26 janvier 2012, par Multimedia Mike — ProgrammingI was thinking back to my childhood, when my family first owned a computer. It was an MS-DOS-powered IBM PC. The default OS came with 2 programming environments, such as they were : GW-BASIC and batch files. It was a start, I suppose. I guess most any microcomputer you can name from that era came with some kind of BASIC interpreter. That defined the computer’s “out of the box” programmability.
Then I started wondering how this compares to computers (operating systems/distributions, really) these days. So I installed a fresh version of the latest Ubuntu Linux version (11.10 as of this writing ; x86_32) and looked for programmability (without installing anything else). This is what I came up with :
- gcc/C (only the C compiler ; other components of the GNU compiler collection are installed separately)
- Perl
- Python
- C#, as furnished by Mono
- Bash — can’t forget about the shell as a full-featured programming language (sh is also present, but not t/csh)

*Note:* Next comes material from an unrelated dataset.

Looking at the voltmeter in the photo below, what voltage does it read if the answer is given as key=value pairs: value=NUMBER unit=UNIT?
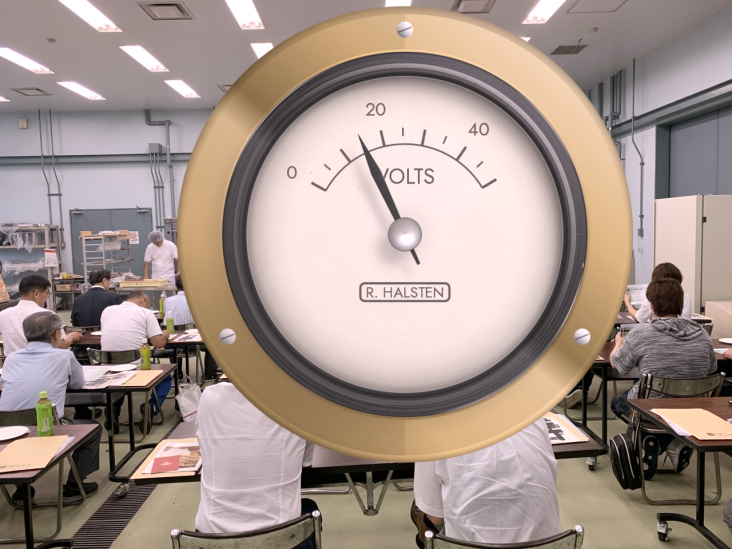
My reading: value=15 unit=V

- JavaScript — since Firefox is installed per default, JS counts
- GNU Assember — thanks to Reimar for the reminder that if gcc is present, gas necessarily needs to be there as well
I checked on C++, Objective C, Java, Ada, Fortran, Go, Lua, Ruby, Tcl, PHP, R and other languages I could think of, but the above items were the only ones present by default. At the same time, I checked my Mac OS X (10.6) box and it also has Ruby and PHP installed. It has a bunch of other languages, courtesy of Xcode, so I can’t certify anything about its out of the box programmability.
Still, I think “embarrassment of riches” pretty well sums it up. I try not to be crotchety old fogey complaining that kids these days don’t know how good they have it ; rather, I’m genuinely excited for anyone who wants to leap into computer programming in this day and age.